- Software Development
Our purpose is to serve the nation with the single most trusted and capable health information network, built to increase patient safety, lower costs and ensure quality care.
What You’re Like
You have a relentless desire to get stuff done. A true champion of the collective objective, you’re energized by applying your expertise with a group of talented people to achieve something important, together. You’re curious and passionate about new technologies and cutting-edge innovation, and you enjoy pulling together complex pieces of a puzzle to deliver a powerful and meaningful end-product. You’re a translator between people and teams that don’t use the same lingo. You don’t settle for short-term gratification—you’re into long-haul, incremental efforts that require endurance, patience and next-level collaboration.
What We’re Like
Surescripts Network Technology and Operations (NT&O) is comprised of smart people who love to work towards a common goal, often delivering an innovative, industry-leading solution to the healthcare marketplace. We pride ourselves on quality work that’s grounded in complete transparency and accountability. When a project goes off the rails—and they do from time to time—we rally around each other to fix it and move on. While our gratification is often the result of a months-long effort, we never tire of delivering a huge result that has an exponentially positive impact on the healthcare system—whether it’s quality, cost or patient safety.
OK, But Here’s What It’s Really Like
Working at Surescripts NT&O, your thinking cap will always be on. You’ll be challenged to make sure that disparate, cross-functional pieces come together to create a desired result. You might swarm around some work if you think a milestone is about to be missed. You’ll work to quickly understand diverse technologies, and establish and maintain relationships with groups who see and talk about things differently.
Surescripts has an opening for a Senior Site Reliability Engineer to join our team. As part of SRE team, take on responsibility for service availability and performance in Production environments. Serve as a subject matter expert on the capabilities and limits of the multi-data center production infrastructure
Define best practices promoting service reliability and fault-tolerance. Collaborate with the Software Development teams to ensure best practices are part of the design.
Develop and automate emergency recovery procedures, deployment schedules, post-maintenance validation, and other operational activities
Design and implement innovations that improve service reliability, infrastructure resiliency and security, and data availability.
Serve as a subject matter expert on all matters related to the service operations and a first level of escalation for any issues. Troubleshoot and provide root cause analysis for issues spanning code, network, database and systems components.

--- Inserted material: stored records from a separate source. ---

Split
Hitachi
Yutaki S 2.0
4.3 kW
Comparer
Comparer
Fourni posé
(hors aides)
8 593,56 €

Collaborate with Product and Software Development teams to define Service Level Agreements (SLAs), Objectives (SLOs) and Indicators (SLIs)
Collect SLI metrics and establish monitoring based on SLO thresholds and other product requirements
Develop product specific reliability requirements to support SLOs.

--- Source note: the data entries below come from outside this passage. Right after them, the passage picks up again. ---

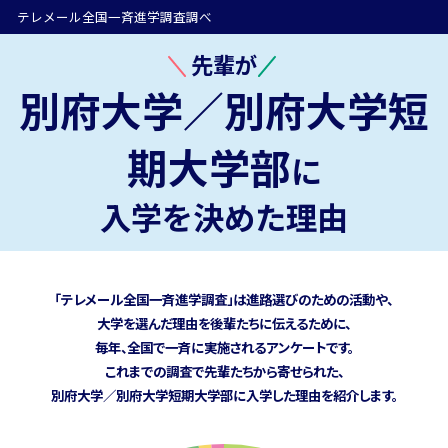
テレメール全国一斉進学調査調べ
先輩が
別府大学／別府大学短
期大学部
に
入学を決めた理由
「テレメール全国一斉進学調査」は進路選びのための活動や、
大学を選んだ理由を後輩たちに伝えるために、
毎年、全国で一斉に実施されるアンケートです。
これまでの調査で先輩たちから寄せられた、
別府大学／別府大学短期大学部に
入学した理由を紹介します。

Define infrastructure requirements and architecture. Ensure the infrastructure meets performance and capacity requirements.
Understand application dependencies, review dependency handling and health checks. Evaluate whether the dependency reliability is adequate to meet SLOs
Ensure service availability during software upgrades, and infrastructure and database maintenance.
Maintain services in production environments by measuring and monitoring availability, latency, and overall system health
Provide technical leadership and mentoring to other members of SRE team
Participate in on-call rotation
Bachelor degree in computer science, information sciences or related field or equivalent experience
Ability to analyze network traces and troubleshoot application performance problems
Ability to conceptualize a distributed service, it’s dependencies and the transactional flow
Experience with Unix/Linux and Windows operating system administration and networking architecture
Experience providing technical leadership and architectural guidance to Software Development teams.
5+ years proven development skills in one or more programming languages: Python, Java, Go, Ruby, shell scripting or similar
5+ years of software development, automation or infrastructure as code experience
7+ years proven development skills in one or more programming languages: Python, Java, Go, Ruby, shell scripting or similar
7+ years of software development, automation or infrastructure as code experience
Cloud infrastructure as code experience, e.g., Terraform, CloudFormation
Experience with configuration management tools Ansible, Chef, Puppet, Salt, and application schedulers like Kubernetes, Nomad, DockerSwam.
Experience monitoring/supporting Kafka, IBM MQ.
Experience querying SQL and No SQL databases. Familiarity with Oracle, Hadoop or Cassandra database architecture.
Experience building CI/CD tools (Jenkins, Teamcity) for a production application in an enterprise environment
Demonstrated ability to triage processing bottlenecks
Experience with monitoring systems: Influx, Splunk, Zenoss, AppDynamics or similar
Experience troubleshooting certificate issues and PKI infrastructure
Surescripts is proud to be an Equal Employment Opportunity and Affirmative Action employer. We do not discriminate on the basis of race, color, religion, age, national origin, ancestry, disability, medical condition, marital status, pregnancy, genetic information, gender, sexual orientation, parental status, gender identity, gender expression, veteran status, or any other status protected under federal, state, or local law.